The color-to-positions map is implemented using lists kept sorted. Queries use binary search to compute range counts efficiently.
The update step carefully removes the old position before inserting the new one, ensuring consistency. A common mistake is forgetting to update the color array c[v], which would desynchronize future updates.
Worked Examples
Consider a small tree:
Input:
1
5 4
1 2 1 2 3
1 2
1 3
3 4
3 5
2 1 1
1 5 1
2 1 1
2 3 2
After Euler traversal, suppose tin order is:
1→1, 2→2, 3→3, 4→4, 5→5.
Initial color positions:
Color 1: [1, 3]
Color 2: [2, 4]
Color 3: [5]
First query asks subtree of 1 for color 1.
| Step | Operation | Color sets | Answer |
|---|---|---|---|
| 1 | query (1,1) | {1:[1,3],2:[2,4],3:[5]} | 2 |
Second operation changes node 5 from 3 to 1.

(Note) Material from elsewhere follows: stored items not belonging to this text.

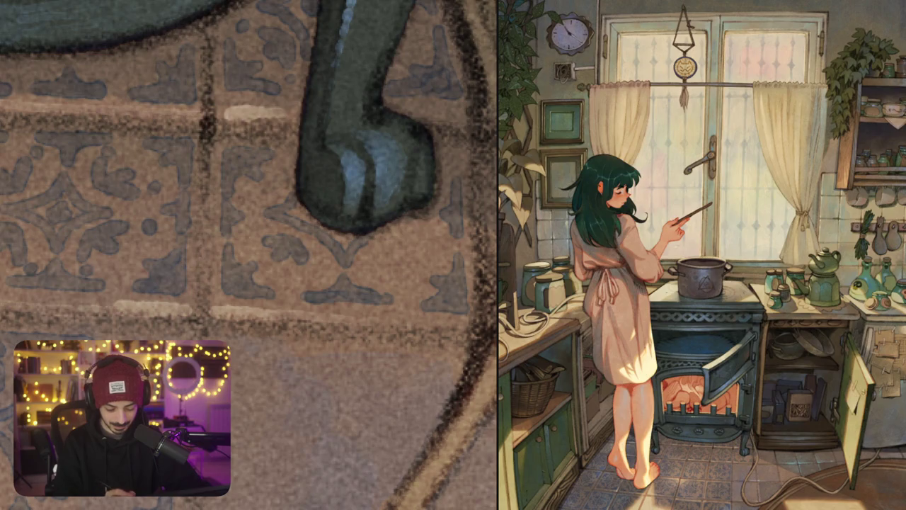
pyautogui.hscroll(2, 249, 255)
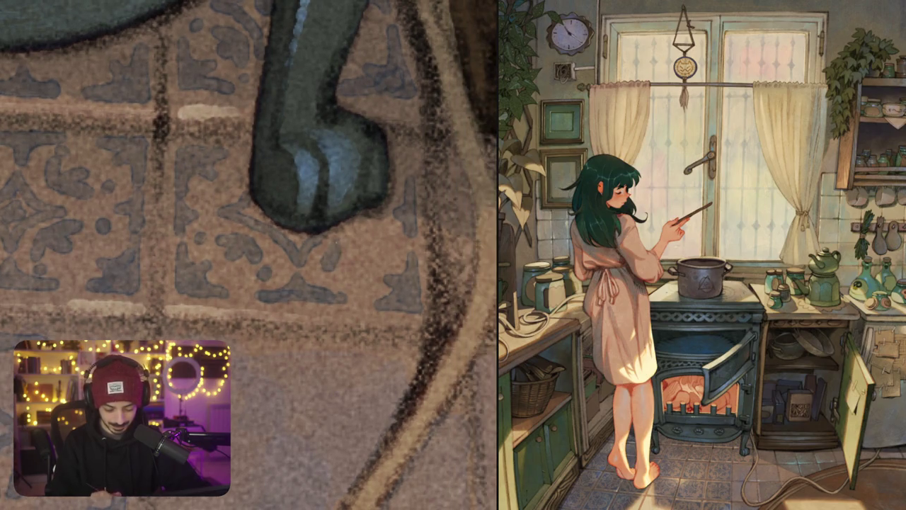
pyautogui.moveTo(339, 259); pyautogui.dragTo(372, 232)
pyautogui.moveTo(311, 269); pyautogui.dragTo(326, 280)
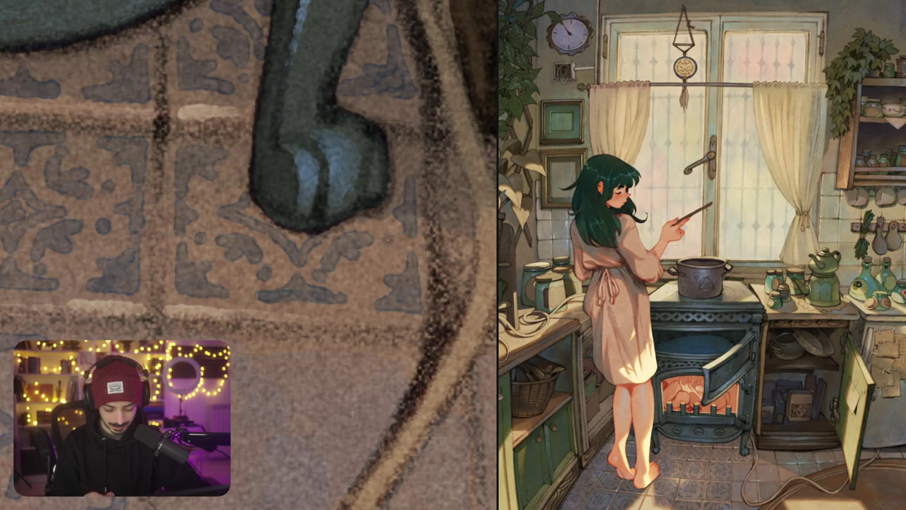
pyautogui.moveTo(384, 234); pyautogui.dragTo(392, 245)
# Paint a short dark line on the tile pattern and darken a horizontal grout line
pyautogui.hscroll(-2, 250, 255)
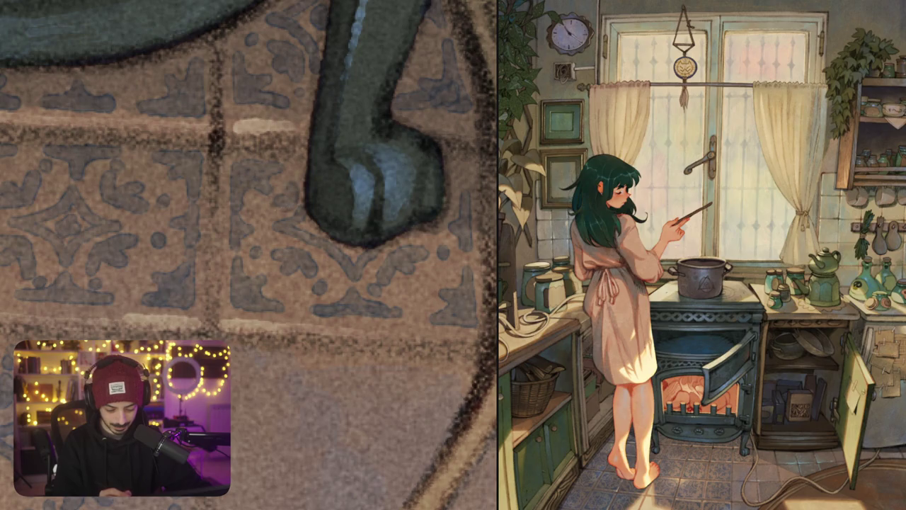
pyautogui.scroll(2, 255, 216)
pyautogui.scroll(-3, 322, 152)
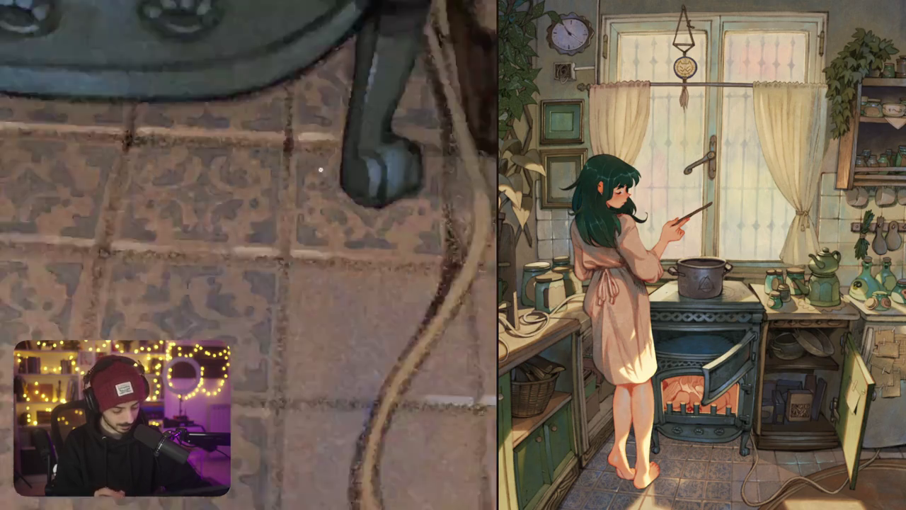
pyautogui.scroll(-2, 320, 170)
pyautogui.scroll(-2, 376, 239)
pyautogui.scroll(2, 347, 238)
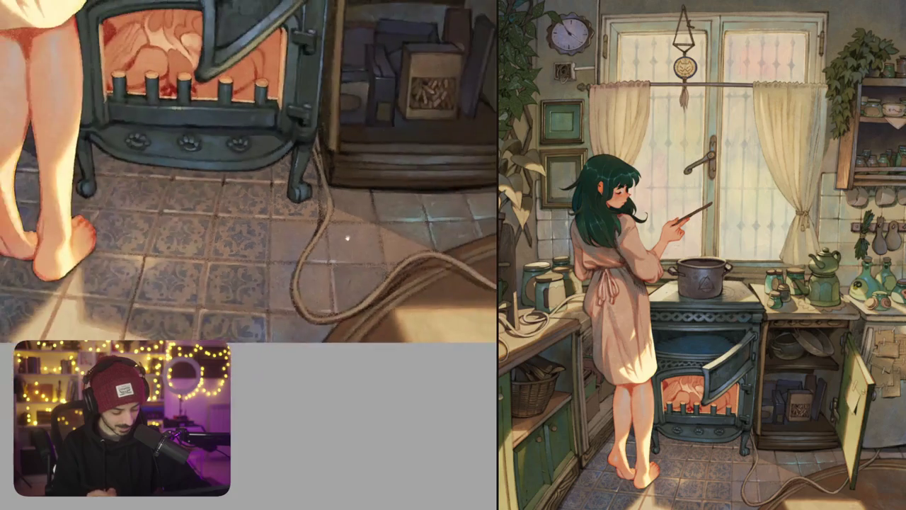
pyautogui.scroll(3, 339, 213)
pyautogui.scroll(2, 331, 189)
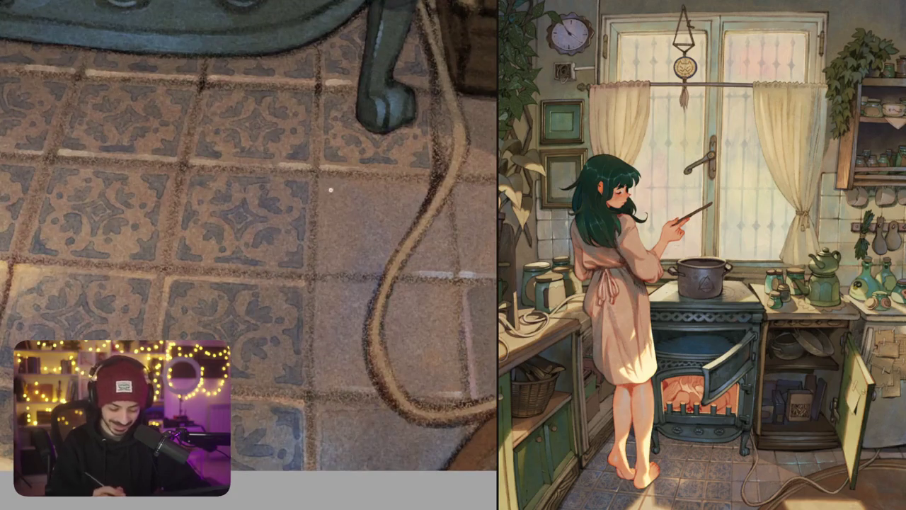
pyautogui.scroll(2, 331, 189)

| Step | Operation | Color sets |
|---|---|---|
| 1 | move 5: 3→1 | 1:[1,3,5], 3:[], 2:[2,4] |
Third query asks subtree of 1 for color 1.
| Step | Operation | Answer |
|---|---|---|
| 1 | query (1,1) | 3 |
Final query asks subtree of 3 for color 2, which corresponds to nodes 3,4,5 depending on structure.

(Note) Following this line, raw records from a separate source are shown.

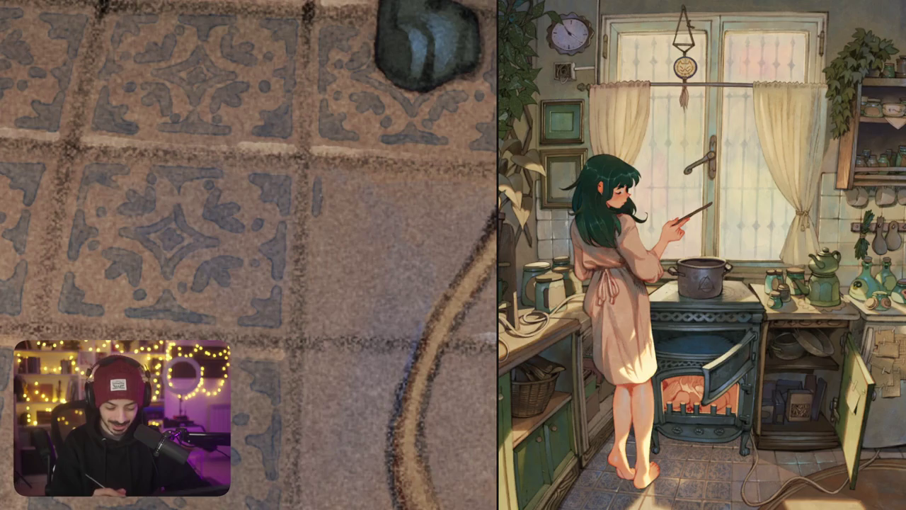
pyautogui.moveTo(365, 182); pyautogui.dragTo(323, 182)
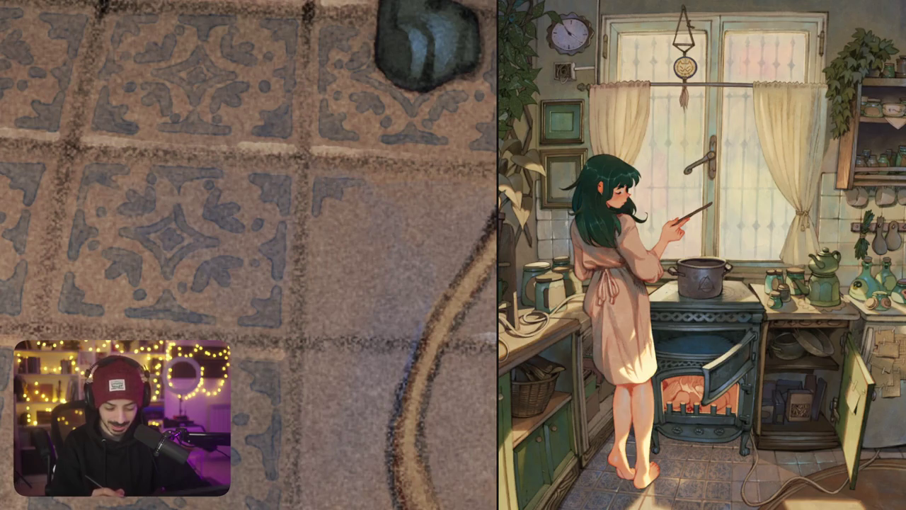
pyautogui.hscroll(1, 248, 255)
pyautogui.moveTo(425, 192); pyautogui.dragTo(473, 192)
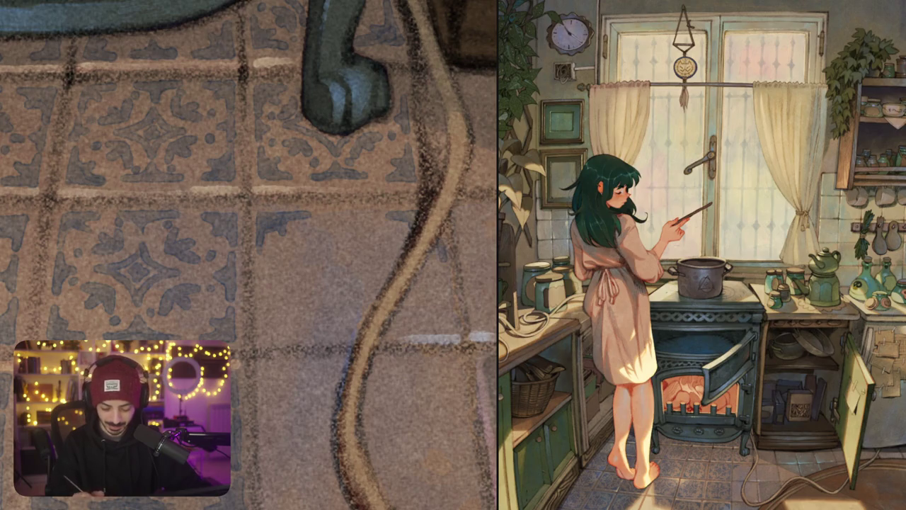
# Paint a blue-grey four-point star on the plain tile, redoing one curve of it
pyautogui.moveTo(439, 263)
pyautogui.mouseDown()
pyautogui.moveTo(438, 305)
pyautogui.moveTo(415, 304)
pyautogui.moveTo(431, 308)
pyautogui.mouseUp()
pyautogui.moveTo(260, 275); pyautogui.dragTo(261, 315)
pyautogui.moveTo(262, 272)
pyautogui.mouseDown()
pyautogui.moveTo(268, 293)
pyautogui.moveTo(304, 312)
pyautogui.mouseUp()
pyautogui.moveTo(267, 297); pyautogui.dragTo(267, 313)
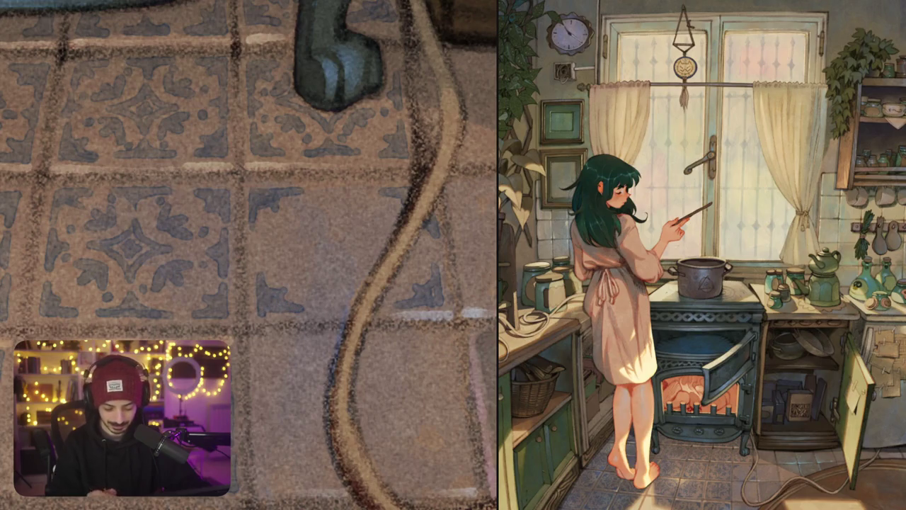
pyautogui.moveTo(337, 200)
pyautogui.mouseDown()
pyautogui.moveTo(333, 225)
pyautogui.moveTo(279, 250)
pyautogui.moveTo(334, 272)
pyautogui.moveTo(347, 316)
pyautogui.moveTo(384, 261)
pyautogui.mouseUp()
pyautogui.moveTo(341, 198); pyautogui.dragTo(401, 236)
pyautogui.press('ctrl+z')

This demonstrates how updates propagate only locally in the color sets while subtree queries remain range checks.
Complexity Analysis
| Measure | Complexity | Explanation |
|---|---|---|
| Time | O((n + q) log n) | Each update performs one removal and one insertion in sorted lists, each O(log n), and each query performs two binary searches |
| Space | O(n) | Each node contributes exactly one entry in a color list |
The complexity fits comfortably within limits since the total number of operations across all test cases is bounded by 2×10^5, and logarithmic factors remain small.
Test Cases
import sys, io
def run(inp: str) -> str:
sys.stdin = io.StringIO(inp)
out = io.StringIO()
old = sys.stdout
sys.stdout = out
solve()
sys.stdout = old
return out.getvalue().strip()
# minimum case
assert run("""1
1 2
5
1 1 1
2 1 5
""") == "1"
# small tree, no updates
assert run("""1
3 2
1 2 3
1 2
1 3
2 1 1
2 2 2
""") == "1\n0"
# update flips same color back and forth
assert run("""1
3 4
1 2 3
1 2
1 3
2 1 2
1 2 3
2 1 2
2 1 3
""") == "1\n0\n1"
# star tree heavy subtree query
assert run("""1
5 2
1 1 1 2 2
1 2
1 3
1 4
1 5
2 1 1
2 1 2
""") == "3\n2"
| Test input | Expected output | What it validates |
|---|---|---|
| single node | 1 | base correctness |
| small static tree | 1,0 | subtree range mapping |
| flip updates | mixed | dynamic consistency |
| star tree | 3,2 | large subtree aggregation |
Edge Cases
A subtle case arises when an update assigns the same color that the node already has. In that situation, removing and reinserting would corrupt the structure if not guarded. The implementation explicitly skips work when old and new colors match, preserving set integrity.
Another case is deep chains where subtree ranges are large contiguous segments. Without Euler flattening, these queries would degenerate into full scans; here they reduce to a simple interval count, so even a path of 200000 nodes remains efficient.
Finally, repeated updates on the same node stress the correctness of removal logic. Since positions are stored uniquely in each color list, failing to delete the exact tin index would accumulate duplicates and inflate answers. The binary search removal ensures the list always reflects the true current state of the tree.